(622c) Machine Learning-Enabled Prediction of Electronic Properties of Radical Polymers at Coarse-Grained Resolutions | AIChE

(622c) Machine Learning-Enabled Prediction of Electronic Properties of Radical Polymers at Coarse-Grained Resolutions

Authors 

Non-conjugated radical polymers are conducting polymers with non-conjugated backbones bearing pendant stable radical sites. These polymers promise sustainable and tunable materials for applications in, for example, all-organic energy storage devices. However, a fundamental understanding of how the chemical structure impacts charge transport in these materials is still lacking. To address this, efficient computational schemes that take into account both electronic properties and mesoscale morphological features are required.

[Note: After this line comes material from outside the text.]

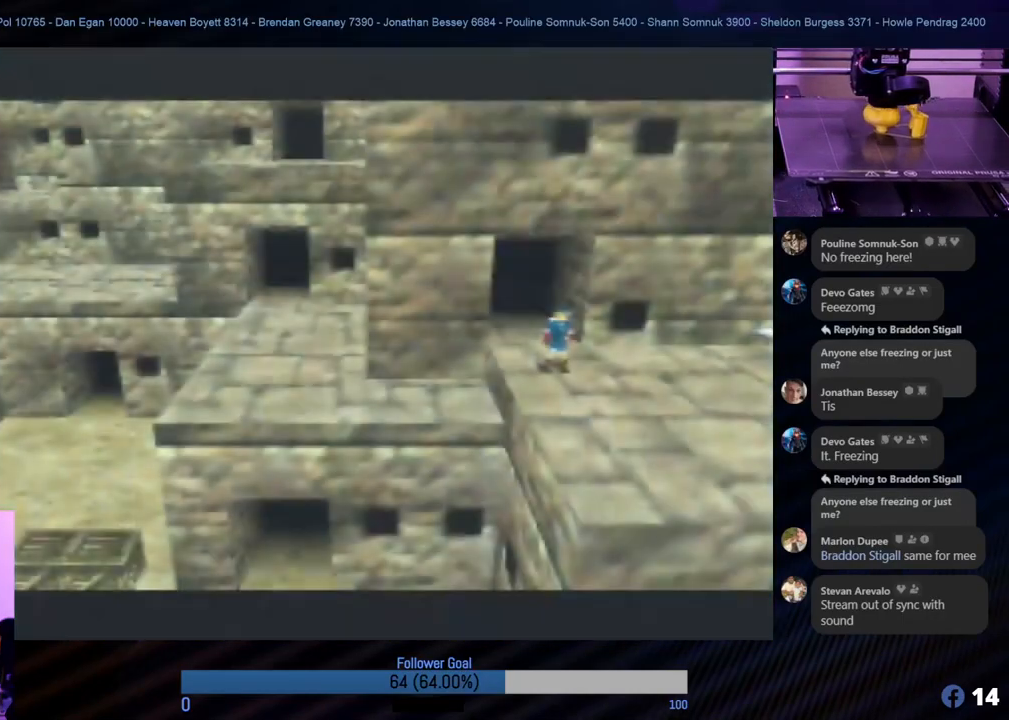
{"buttons": [], "left_stick": "center", "events": []}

We present an efficient computational scheme that uses supervised machine learning (ML) to predict electronic-structure information relating to charge transport at coarse-grained (CG) resolutions. ML models are trained on data obtained from quantum chemical calculations on all-atom conformations sampled from condensed-phase simulations. Predictions of several electronic properties are investigated as a function of CG resolution. Trained ML models then enable electronic property predictions directly from CG polymer morphologies. We evaluate both systematic and building-block coarse-graining techniques. We validate the approach by comparing to state-of-the-art methodologies that require backmapping to atomistic resolution and subsequent quantum chemical calculations. The ML-assisted scheme shows potential for drastically accelerating multiscale computational workflows that connect electronic properties to the mesoscale, thereby enabling high-throughput modeling aimed at the understanding and design of radical polymers and other soft electronic materials.